**Source records**
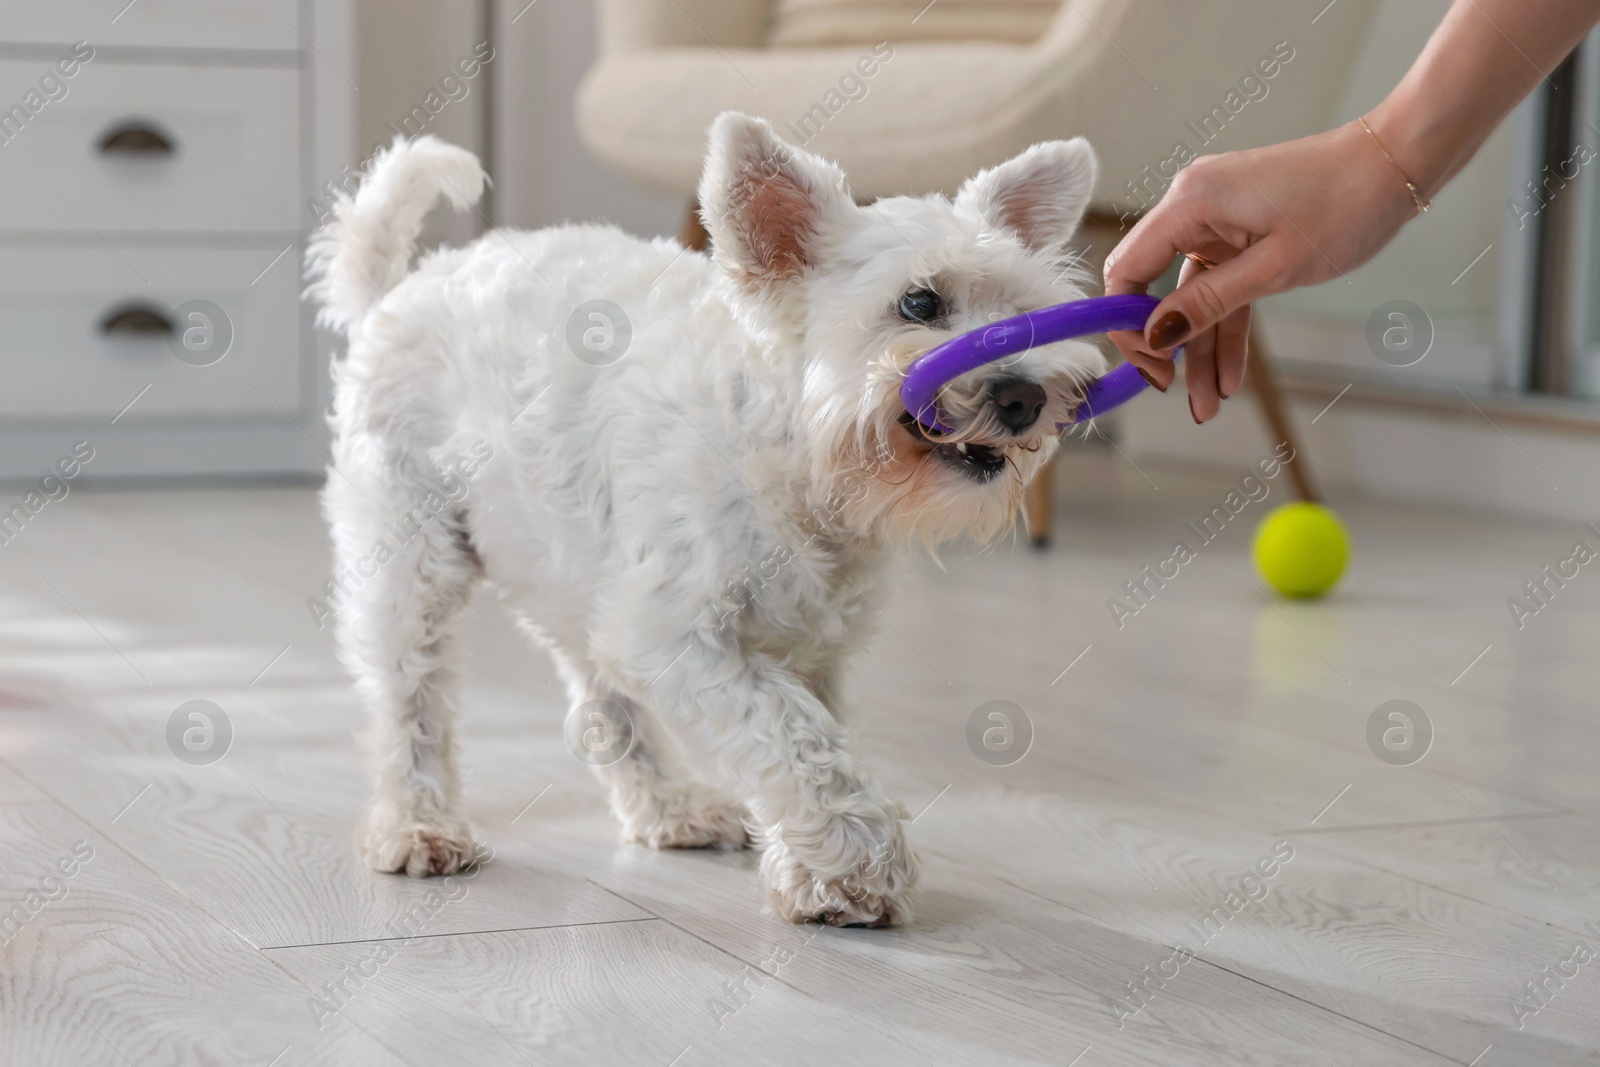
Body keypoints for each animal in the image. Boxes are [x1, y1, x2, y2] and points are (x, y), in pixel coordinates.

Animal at [302, 110, 1100, 927]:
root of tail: (394, 292)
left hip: (571, 573)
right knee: (410, 705)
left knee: (603, 708)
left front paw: (814, 870)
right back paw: (416, 826)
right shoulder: (678, 637)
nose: (1023, 396)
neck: (791, 460)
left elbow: (810, 744)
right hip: (414, 568)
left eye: (1028, 315)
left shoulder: (807, 651)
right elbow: (794, 742)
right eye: (918, 304)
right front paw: (862, 862)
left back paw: (670, 809)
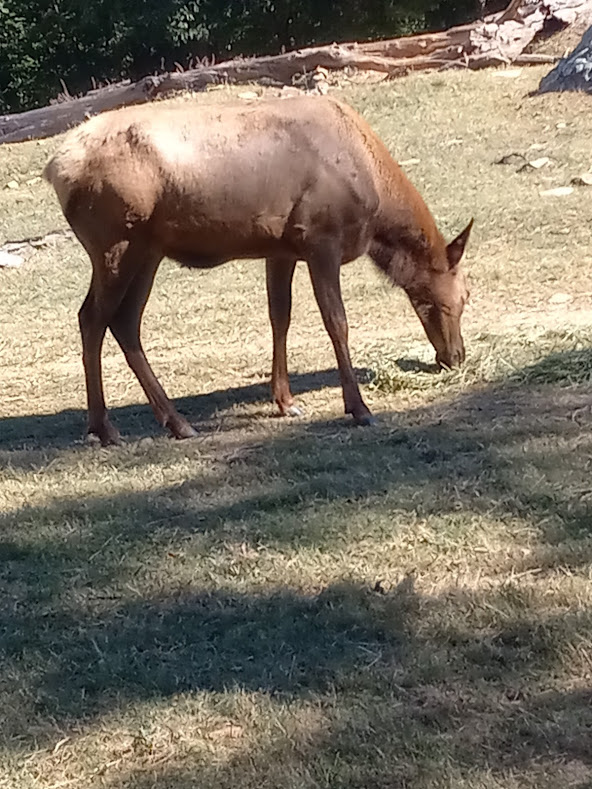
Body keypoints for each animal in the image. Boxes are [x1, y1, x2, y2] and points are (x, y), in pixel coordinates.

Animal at [43, 95, 472, 446]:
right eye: (462, 296)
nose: (456, 356)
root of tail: (55, 170)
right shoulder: (321, 239)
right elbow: (337, 322)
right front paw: (359, 408)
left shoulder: (281, 248)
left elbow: (279, 316)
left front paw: (285, 401)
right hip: (114, 243)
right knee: (92, 317)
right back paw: (104, 428)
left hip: (148, 250)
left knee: (124, 321)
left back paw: (175, 421)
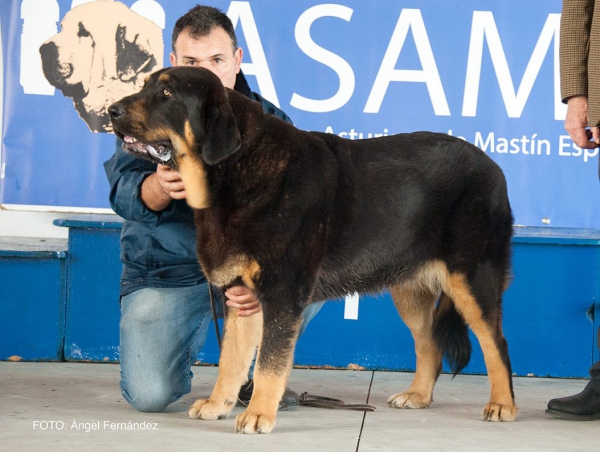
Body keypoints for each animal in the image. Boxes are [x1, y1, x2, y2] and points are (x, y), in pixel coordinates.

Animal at [110, 66, 516, 430]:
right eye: (145, 86)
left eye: (167, 94)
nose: (111, 110)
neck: (235, 170)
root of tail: (494, 167)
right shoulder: (242, 295)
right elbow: (233, 359)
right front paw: (218, 404)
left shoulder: (282, 293)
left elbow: (270, 362)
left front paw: (258, 414)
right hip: (410, 290)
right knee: (429, 344)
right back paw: (418, 395)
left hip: (472, 279)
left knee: (496, 343)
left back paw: (502, 404)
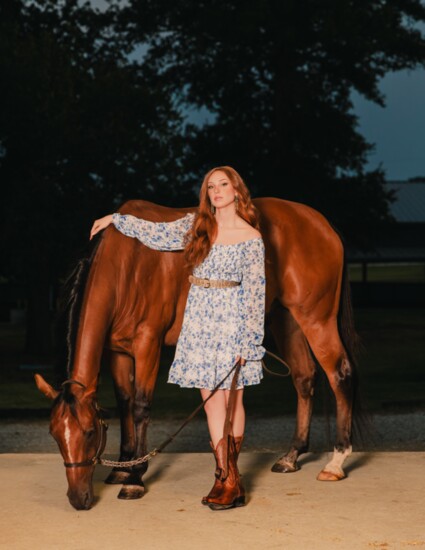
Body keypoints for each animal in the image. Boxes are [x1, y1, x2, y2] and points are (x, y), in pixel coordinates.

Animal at [35, 196, 358, 512]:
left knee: (339, 374)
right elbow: (125, 403)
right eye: (54, 433)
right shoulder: (118, 351)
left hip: (316, 319)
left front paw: (136, 477)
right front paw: (122, 468)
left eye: (90, 432)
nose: (78, 499)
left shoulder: (147, 345)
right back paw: (292, 456)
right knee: (304, 378)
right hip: (286, 319)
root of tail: (321, 223)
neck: (127, 262)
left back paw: (336, 461)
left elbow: (140, 407)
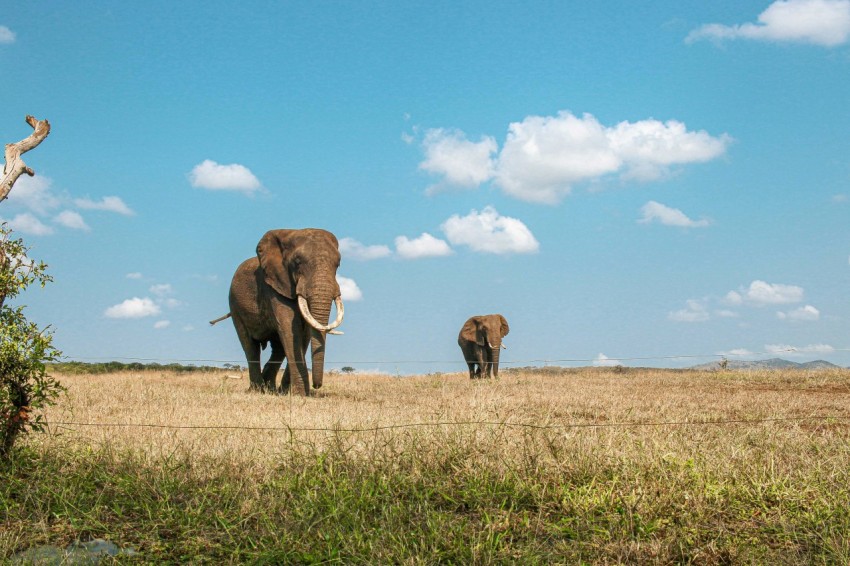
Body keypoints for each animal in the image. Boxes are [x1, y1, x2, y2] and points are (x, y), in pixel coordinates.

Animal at [210, 229, 342, 398]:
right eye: (297, 262)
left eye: (338, 264)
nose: (317, 385)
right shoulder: (273, 286)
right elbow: (290, 331)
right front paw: (299, 394)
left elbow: (304, 333)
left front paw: (291, 393)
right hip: (235, 305)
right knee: (250, 347)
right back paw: (258, 390)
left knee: (278, 348)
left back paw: (271, 388)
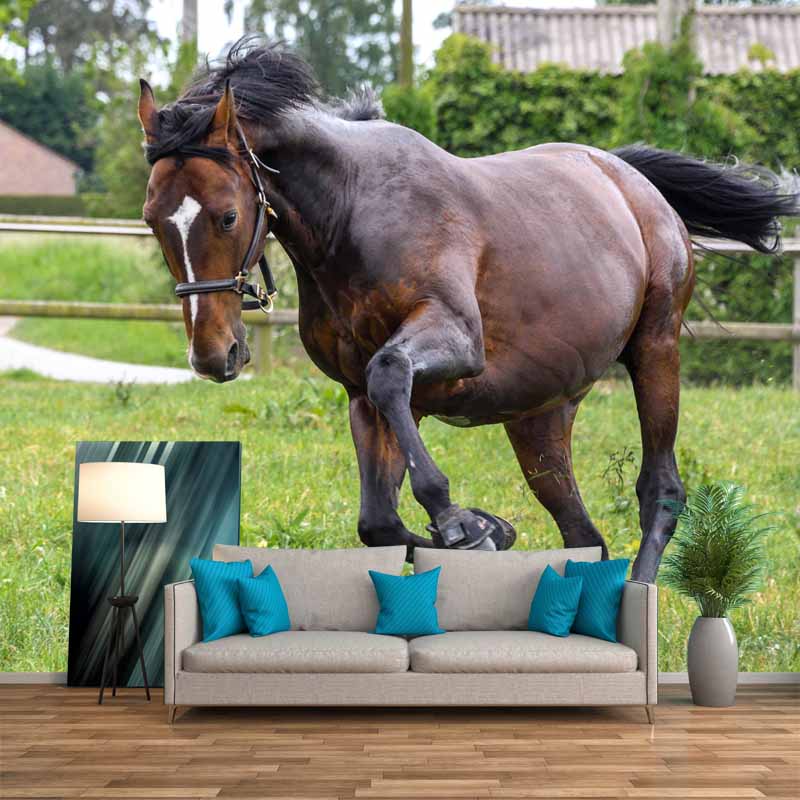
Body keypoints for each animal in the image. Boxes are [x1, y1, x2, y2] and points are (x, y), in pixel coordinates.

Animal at [137, 38, 797, 582]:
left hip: (655, 350)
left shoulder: (452, 343)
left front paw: (463, 524)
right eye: (152, 219)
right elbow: (378, 525)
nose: (213, 355)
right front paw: (489, 528)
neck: (352, 213)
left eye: (227, 215)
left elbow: (391, 377)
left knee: (659, 490)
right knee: (583, 535)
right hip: (539, 418)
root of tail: (628, 177)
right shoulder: (362, 398)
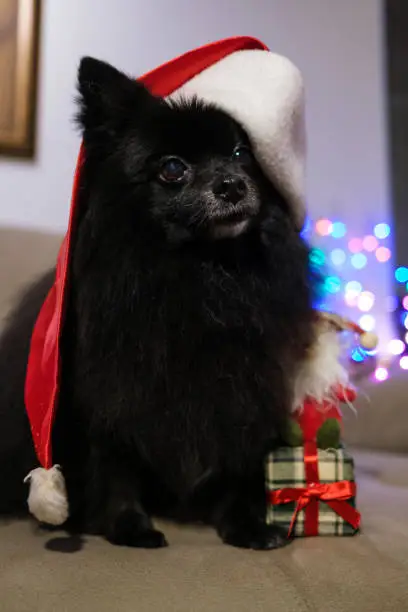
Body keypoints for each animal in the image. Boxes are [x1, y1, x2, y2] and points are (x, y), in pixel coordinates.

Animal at [0, 57, 316, 548]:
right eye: (172, 168)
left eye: (241, 154)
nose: (232, 184)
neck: (200, 274)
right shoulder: (110, 395)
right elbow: (115, 467)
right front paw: (128, 526)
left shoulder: (241, 388)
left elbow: (238, 466)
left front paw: (246, 526)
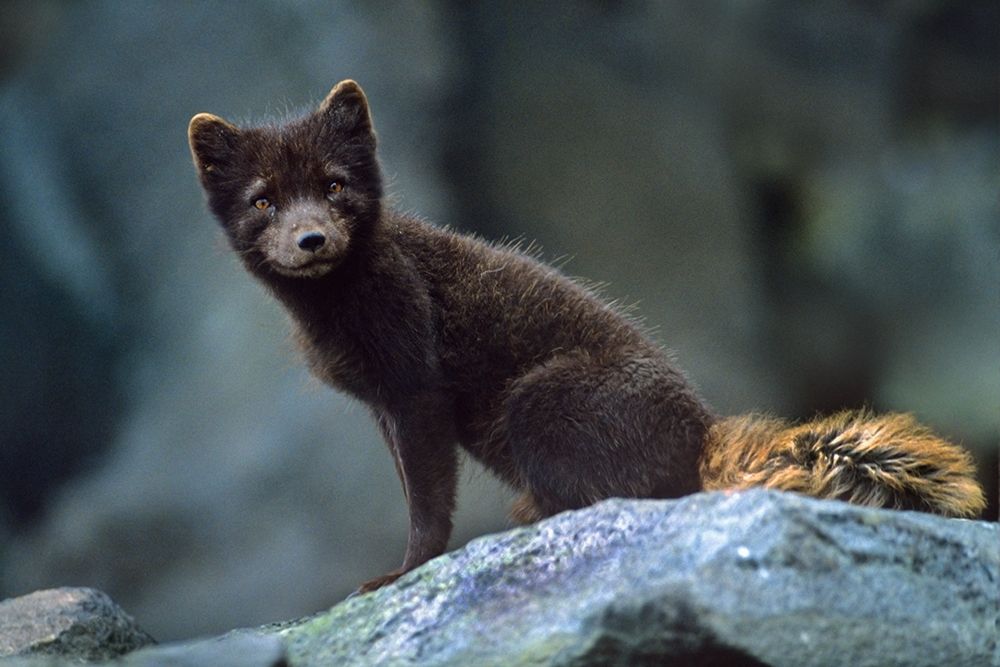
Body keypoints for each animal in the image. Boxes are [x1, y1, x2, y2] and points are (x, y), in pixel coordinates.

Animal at [188, 80, 985, 592]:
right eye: (263, 200)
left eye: (334, 184)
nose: (312, 238)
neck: (338, 311)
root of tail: (701, 428)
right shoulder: (382, 403)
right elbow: (413, 487)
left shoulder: (415, 384)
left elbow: (428, 500)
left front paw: (398, 574)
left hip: (537, 399)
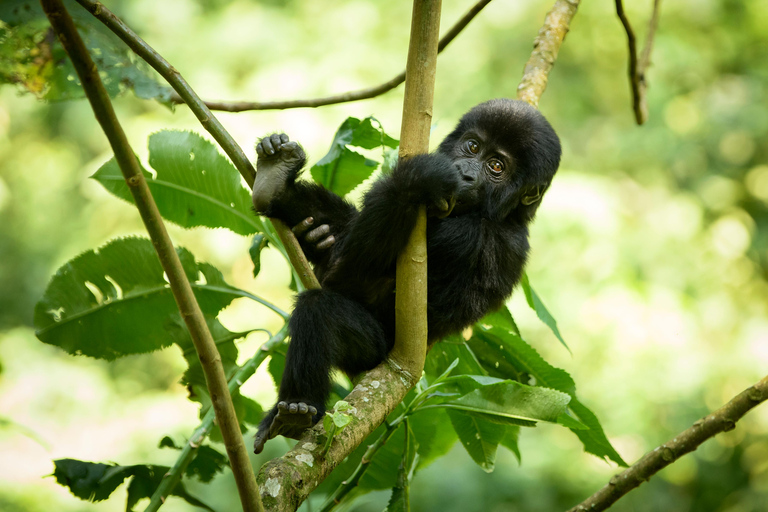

**Exercise brief**
What is needed is a word-for-word copy of the data, minus its pictures.

**Task result**
Body keypoints for each animal in the image. Boxes are [x1, y1, x2, y2] and points are (x, y), in pixel coordinates.

Animal at [302, 110, 1100, 927]:
root of tail: (394, 292)
left hip: (571, 573)
right knee: (410, 705)
left knee: (603, 708)
left front paw: (814, 870)
right back paw: (416, 826)
right shoulder: (678, 637)
nose: (1023, 396)
neck: (791, 460)
left elbow: (810, 744)
right hip: (414, 568)
left eye: (1028, 315)
left shoulder: (807, 651)
right elbow: (794, 742)
right eye: (918, 304)
right front paw: (862, 862)
left back paw: (670, 809)
Body keypoints for each animal in the image. Boxes are [x1, y1, x2, y2] and points are (x, y), in pixel coordinates.

Animal at [43, 95, 472, 446]:
right eye: (462, 296)
nose: (456, 356)
root of tail: (55, 170)
right shoulder: (321, 239)
right elbow: (337, 322)
right front paw: (359, 408)
left shoulder: (281, 248)
left elbow: (279, 316)
left front paw: (285, 401)
right hip: (114, 243)
right knee: (92, 317)
right back paw: (104, 428)
left hip: (148, 250)
left knee: (124, 321)
left back paw: (175, 421)
Body keypoints for each animal in the image. Boxes are [x1, y1, x2, y2] and points are (x, y), in pixel coordinates.

Animal at [110, 66, 516, 430]:
right eye: (145, 86)
left eye: (167, 94)
nose: (111, 110)
neck: (235, 170)
root of tail: (494, 167)
right shoulder: (242, 295)
right elbow: (233, 359)
right front paw: (218, 404)
left shoulder: (282, 293)
left elbow: (270, 362)
left front paw: (258, 414)
right hip: (410, 290)
right knee: (429, 344)
right back paw: (418, 395)
left hip: (472, 279)
left knee: (496, 343)
left back paw: (502, 404)
Body keypoints for each animal in the image. Boxes are [x1, y1, x2, y2] and points are (x, y), in pixel coordinates.

Animal at [35, 196, 358, 512]:
left knee: (339, 374)
right elbow: (125, 403)
right eye: (54, 433)
right shoulder: (118, 351)
left hip: (316, 319)
left front paw: (136, 477)
right front paw: (122, 468)
left eye: (90, 432)
nose: (78, 499)
left shoulder: (147, 345)
right back paw: (292, 456)
right knee: (304, 378)
right hip: (286, 319)
root of tail: (321, 223)
neck: (127, 262)
left back paw: (336, 461)
left elbow: (140, 407)
Body keypoints for each animal in the image. Boxes are [x1, y1, x2, y2] and points are (x, y), in pixel coordinates.

Animal at [210, 229, 342, 398]:
right eye: (297, 262)
left eye: (338, 264)
nose: (317, 385)
right shoulder: (273, 286)
right elbow: (290, 331)
right front paw: (299, 394)
left elbow: (304, 333)
left front paw: (291, 393)
right hip: (235, 305)
right knee: (250, 347)
right back paw: (258, 390)
left knee: (278, 348)
left back paw: (271, 388)
Body keypoints for each animal in the image. Boxes are [x1, y1, x2, y2] and points are (x, y), in pixel coordinates.

Animal at [137, 38, 797, 582]:
left hip: (655, 350)
left shoulder: (452, 343)
left front paw: (463, 524)
right eye: (152, 219)
right elbow: (378, 525)
nose: (213, 355)
right front paw: (489, 528)
neck: (352, 213)
left eye: (227, 215)
left elbow: (391, 377)
left knee: (659, 490)
right knee: (583, 535)
right hip: (539, 418)
root of tail: (628, 177)
right shoulder: (362, 398)
Body keypoints for each animal in the image. Boxes are [x1, y1, x2, y2] and points are (x, y), in pixel coordinates.

Animal at [0, 57, 316, 548]:
right eye: (172, 168)
left eye: (241, 154)
nose: (232, 184)
neck: (200, 274)
right shoulder: (110, 395)
right elbow: (115, 467)
right front paw: (128, 526)
left shoulder: (241, 388)
left elbow: (238, 466)
left front paw: (246, 526)
Body keypoints for each animal in the image. Boxes are [x1, y1, x2, y2] and points are (x, y), in pixel coordinates.

Animal at [188, 80, 985, 592]:
right eye: (263, 200)
left eye: (334, 184)
nose: (312, 238)
neck: (338, 311)
root of tail: (701, 428)
right shoulder: (382, 403)
right elbow: (413, 487)
left shoulder: (415, 384)
left elbow: (428, 500)
left front paw: (398, 574)
left hip: (537, 399)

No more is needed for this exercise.